Give Me $79 Or The Computer Gets It

There's a new virus scam out there, and it's called ransomware. Well, it's not exactly new, but it is a rapidly growing business for criminals, earning them over $150 million last year.

Put simply, ransomware is a trojan horse variety of malware that locks down all programs and files on your computer and doesn't let you access them until you pay money. For a more detailed explanation of the nuts and bolts, watch the video embedded in this story.

The malware looks like a legitimate application, borrowing the look and feel of a Windows app, including the "green shield" Windows uses in its security console. There are a couple of clues that this is a scam though:

  • The bane of scam artists everywhere: their weak grasp of English. This malware misspells "you're" as "your're". Bonus points for using the right form of the word though!

  • No legitimate virus software would lock an application or a file and not let you access them. Virus protection software will identify infected files. It will quarantine them for you. It will beg you not to access those files until you get them cleaned up. But if you choose to do it anyway, the software will let you. It's still your computer.

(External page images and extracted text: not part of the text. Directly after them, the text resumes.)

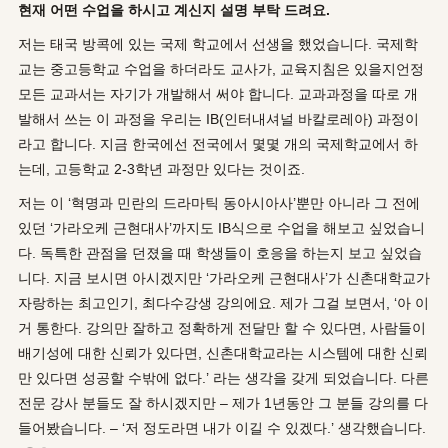
현재 어떤 수업을 하시고 계신지 설명 부탁 드려요.
저는 태국 방콕에 있는 국제 학교에서 선생을 했었습니다. 국제학
교는 중고등학교 수업을 하더라도 교사가, 교육지침은 있을지언정
모든 교과서는 자기가 개발해서 써야 합니다. 교과과정을 따로 개
발해서 쓰는 이 과정을 우리는 IB(인터내셔널 바칼로레아) 과정이
라고 합니다. 지금 한국에선 전국에서 몇몇 개의 국제학교에서 하
는데, 고등학교 2-3학년 과정만 있다는 것이죠.
저는 이 ‘혁명과 민란의 드라마틱 동아시아사’뿐만 아니라 그 전에
있던 ‘가라오케 근현대사’까지도 IB식으로 수업을 해보고 싶었습니
다. 독특한 관점을 던졌을 때 학생들이 호응을 하는지 보고 싶었습
니다. 지금 보시면 아시겠지만 ‘가라오케 근현대사’가 신촌대학교가
자랑하는 최고인기, 최다수강생 강의에요. 제가 그걸 보면서, ‘아 이
거 통한다. 강의만 잘하고 정확하게 전달만 할 수 있다면, 사람들이
배기성에 대한 신뢰가 있다면, 신촌대학교라는 시스템에 대한 신뢰
만 있다면 성공할 수밖에 없다.’ 라는 생각을 갖게 되었습니다. 다른
전문 강사 분들도 잘 하시겠지만 – 제가 1년동안 그 분들 강의를 다
들어봤습니다. – ‘저 정도라면 내가 이길 수 있겠다.’ 생각했습니다.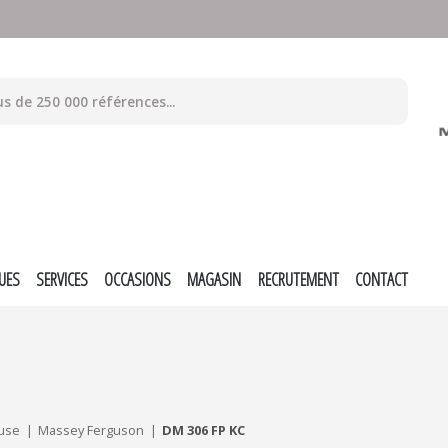
UES
SERVICES
OCCASIONS
MAGASIN
RECRUTEMENT
CONTACT
use
Massey Ferguson
DM 306 FP KC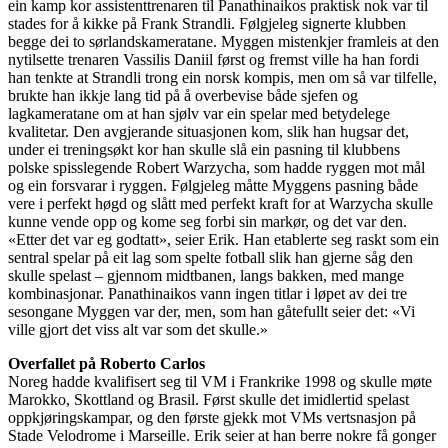
ein kamp kor assistenttrenaren til Panathinaikos praktisk nok var til
stades for å kikke på Frank Strandli. Følgjeleg signerte klubben
begge dei to sørlandskameratane. Myggen mistenkjer framleis at den
nytilsette trenaren Vassilis Daniil først og fremst ville ha han fordi
han tenkte at Strandli trong ein norsk kompis, men om så var tilfelle,
brukte han ikkje lang tid på å overbevise både sjefen og
lagkameratane om at han sjølv var ein spelar med betydelege
kvalitetar. Den avgjerande situasjonen kom, slik han hugsar det,
under ei treningsøkt kor han skulle slå ein pasning til klubbens
polske spisslegende Robert Warzycha, som hadde ryggen mot mål
og ein forsvarar i ryggen. Følgjeleg måtte Myggens pasning både
vere i perfekt høgd og slått med perfekt kraft for at Warzycha skulle
kunne vende opp og kome seg forbi sin markør, og det var den.
«Etter det var eg godtatt», seier Erik. Han etablerte seg raskt som ein
sentral spelar på eit lag som spelte fotball slik han gjerne såg den
skulle spelast – gjennom midtbanen, langs bakken, med mange
kombinasjonar. Panathinaikos vann ingen titlar i løpet av dei tre
sesongane Myggen var der, men, som han gåtefullt seier det: «Vi
ville gjort det viss alt var som det skulle.»
Overfallet på Roberto Carlos
Noreg hadde kvalifisert seg til VM i Frankrike 1998 og skulle møte
Marokko, Skottland og Brasil. Først skulle det imidlertid spelast
oppkjøringskampar, og den første gjekk mot VMs vertsnasjon på
Stade Velodrome i Marseille. Erik seier at han berre nokre få gonger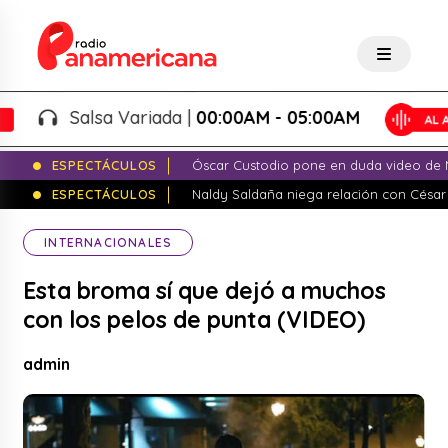
Salsa Variada |
00:00AM - 05:00AM
ESPECTÁCULOS
Óscar Custodio pone en duda video de N
ESPECTÁCULOS
Naldy Saldaña niega relación con César
INTERNACIONALES
Esta broma sí que dejó a muchos
con los pelos de punta (VIDEO)
admin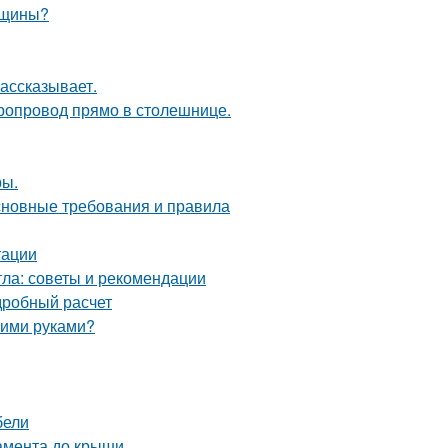
нщины?
рассказывает.
оропровод прямо в столешнице.
ры.
основные требования и правила
тации
тла: советы и рекомендации
дробный расчет
оими руками?
бели
дамента до крыши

  • No virus yet invented can infect every application, every Word document, every spreadsheet, every picture file, every video, every music file, every everything on a computer at once. If your virus software ever tells you that every single thing on your computer (except the web browser, since you need that to pay) is infected, you're interacting with malware.
The linked article does a good job of explaining what to do if you suspect you are infected with such a virus, but it boils down to the following:

  • Disconnect the infected machine from the internet by unplugging the ethernet cable or shutting it down.

  • Use another computer to search for solutions using the name of the malware (as it appears on your infected computer's screen. You will probably need to find something that can be put onto a memory stick and transferred to the affected computer.

  • Use the information in this post to help safeguard against future infections.
You should probably do that last one regardless.